On 17 Apr 2003, Eric W. Biederman wrote:
Adam Agnew agnew@cs.umd.edu writes:
The one in question is 6,185,678 http://patft.uspto.gov/netacgi/nph-Parser?Sect1=PTO2&Sect2=HITOFF&u=...)
That was an interesting read. At least I now have an idea of what Bill was thinking of. Most interesting is that there is not a mechanism for the trust to go both ways. In particular how is the loaded code to know it is running on a trusted system.
In addition there are some fundamental things in his description that I would simply not implement as described. Nastily extending DHCP and TFTP when IPsec could be used. And in general I don't think any trust is needed at all of the Network Packets. Just the loaded image needs to carry a signature that can be verified.
A lot of things like that in the description weren't implemented by choice. All we've done is to check elf image signatures so far. I think you'd agree that's the only part that was really necessary towards getting an operating system up in a trusted state. As long as you confine execution to elf images, you can continue to chain along.. As far as etherboot goes, same rules. No need to worry about individual packets. I'm just going to check the signature once it all arrives anyway.
And the description does not address when the system has exploitable bugs.
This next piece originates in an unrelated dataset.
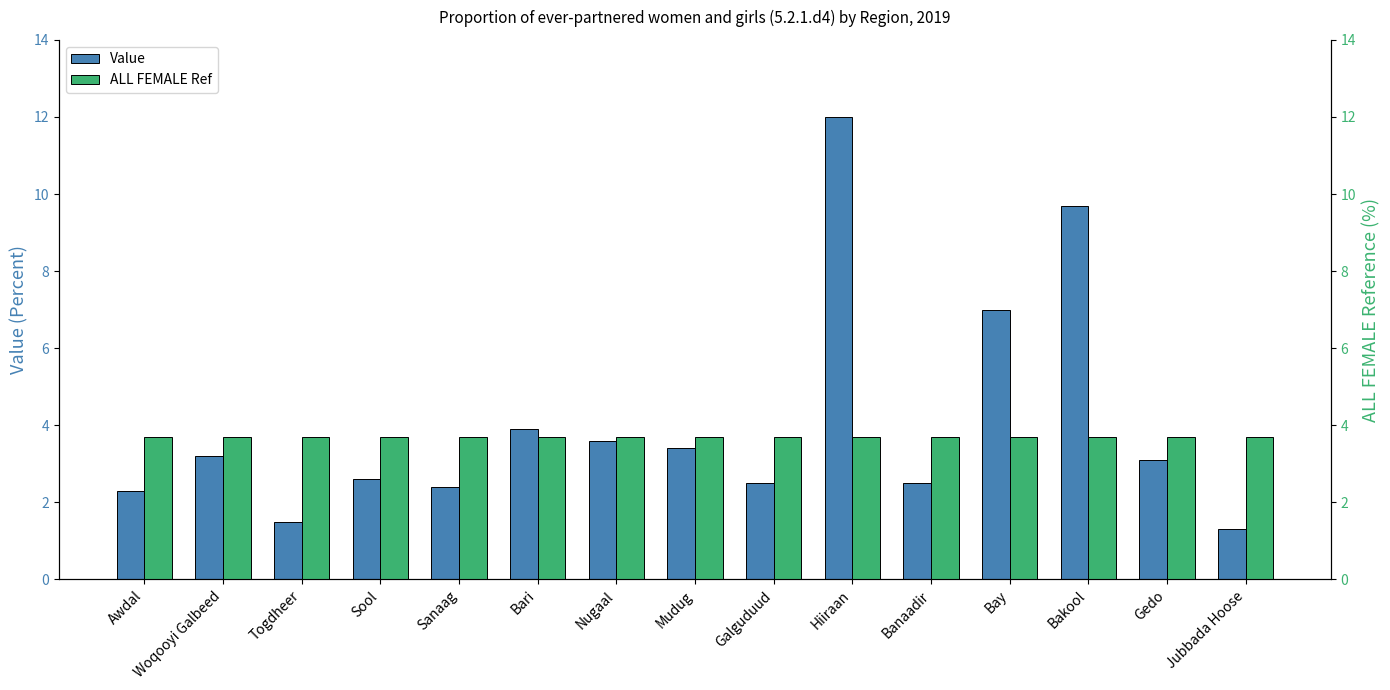

Reading right to left, what are all the values shown in this chart?

Value: 1.3	3.1	9.7	7.0	2.5	12.0	2.5	3.4	3.6	3.9	2.4	2.6	1.5	3.2	2.3
ALL FEMALE Ref: 3.7	3.7	3.7	3.7	3.7	3.7	3.7	3.7	3.7	3.7	3.7	3.7	3.7	3.7	3.7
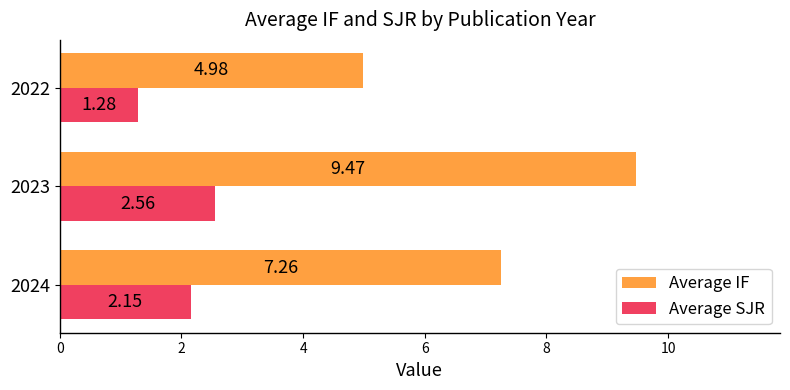

Count the Average SJR values in the range 1 to 2.

1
In particular systems like the X-box can be compromised with buffer overflows and other security standard security holes. Allowing an untrusted application to gain special privileges on the machine.
Right, we trust that the components are signed and therefor an authority intended to grant the component permission to run on the machine. It does not mean that we trust the new component not to break the chain of trust, or be bug ridden. Why, we even thought about "trusting" certain closed operating systems!